Isetan Mitsukoshi CEO says won't cut prices even with return of deflationary mindset - Metro US

Isetan Mitsukoshi CEO says won’t cut prices even with return of deflationary mindset

By Taiga Uranaka and Ritsuko Shimizu

TOKYO (Reuters) – The chief executive of Isetan Mitsukoshi Holdings Ltd said Japan’s biggest department store chain by sales would never cut prices, even as consumers return to the deflationary mindset of delaying purchases in the expectation of price falls.

Hiroshi Ohnishi, in an interview on Thursday, also said the end is near for “bakugai” explosive buying, or shopping sprees by Chinese tourists that made up for slow domestic demand.

“Middle-income customers’ purchases have been declining,” Ohnishi said. “And the number of foreign shoppers is still on the rise but value per purchase is falling.”

“But we would never cut our prices. That would hurt the chain’s upscale grade,” he said.

Deflation-beating government policies initially sparked a stock rally and spurred spending after their introduction from December 2012.

But officials failed to meet inflation targets and market and consumer sentiment have since waned, prompting companies such as Uniqlo owner Fast Retailing Co Ltd to backtrack on plans to raise prices.

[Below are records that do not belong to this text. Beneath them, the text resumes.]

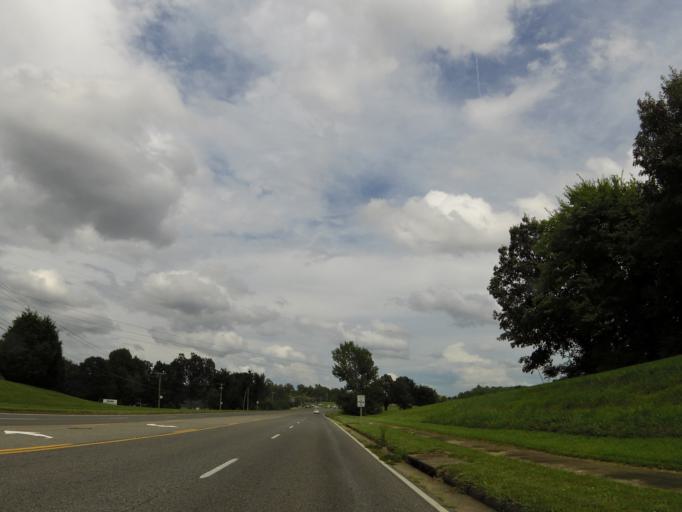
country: US
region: Kentucky
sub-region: McCracken County
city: Hendron
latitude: 37.0499
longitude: -88.6782
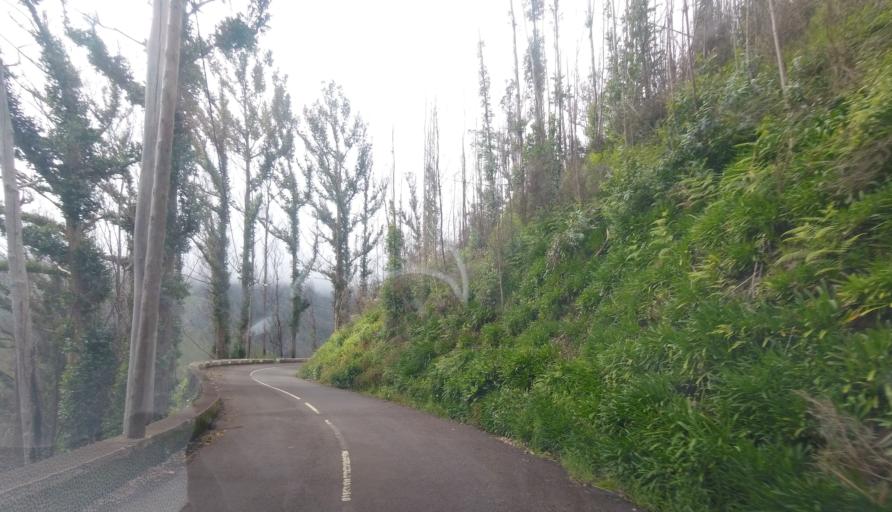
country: PT
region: Madeira
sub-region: Funchal
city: Nossa Senhora do Monte
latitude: 32.6809
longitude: -16.8907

At Isetan Mitsukoshi, sales particularly of high-end goods grew markedly after the government began its anti-deflation drive, but have slowed since the start of 2016, Ohnishi said.

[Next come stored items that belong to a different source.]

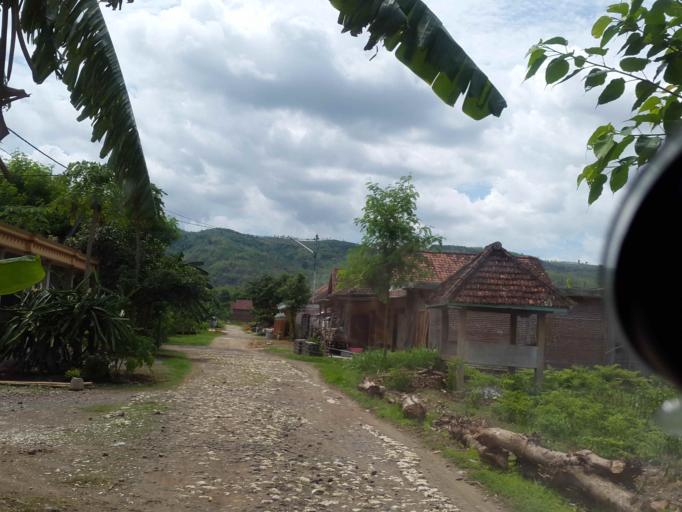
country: ID
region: East Java
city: Pelem
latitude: -8.1539
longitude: 111.8744
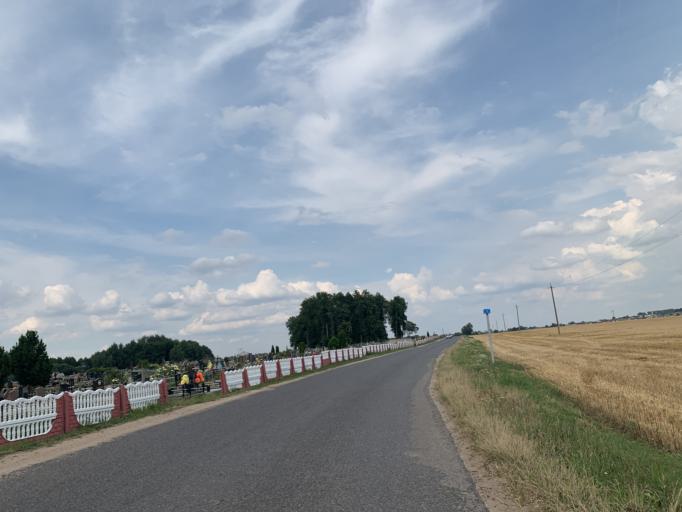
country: BY
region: Minsk
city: Nyasvizh
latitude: 53.1982
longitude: 26.6694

Overall sales fell for a third consecutive month in May, by 8.7 percent compared with the same month a year prior.

To counter the decline, Ohnishi said Isetan Mitsukoshi plans to open a store in another Asian market the next three to five years, to complement its stores in China, Malaysia, Singapore, Taiwan and Thailand.

It also plans to launch a cross-border e-commerce platform this year targeting primarily Chinese consumers.

Ohnishi said Chinese shoppers have not been spending as much as they have done over the past two or three years. Many Chinese shoppers bought in bulk for resale back home, but the scale of such purchases has fallen in recent months after the Beijing government raised import duty on luxury goods, he said.

Shopping is also becoming less central to Chinese tourists’ visits with the focus shifting toward sightseeing, he said.

That shift comes at a time when tourists are an increasingly central target for the 6 trillion yen ($56.5 billion) department store market. Visitors to Japan rose 15.3 percent on year in May, with those from China rising 31 percent. Numbers are set to double by the time Tokyo hosts the 2020 Summer Olympic Games.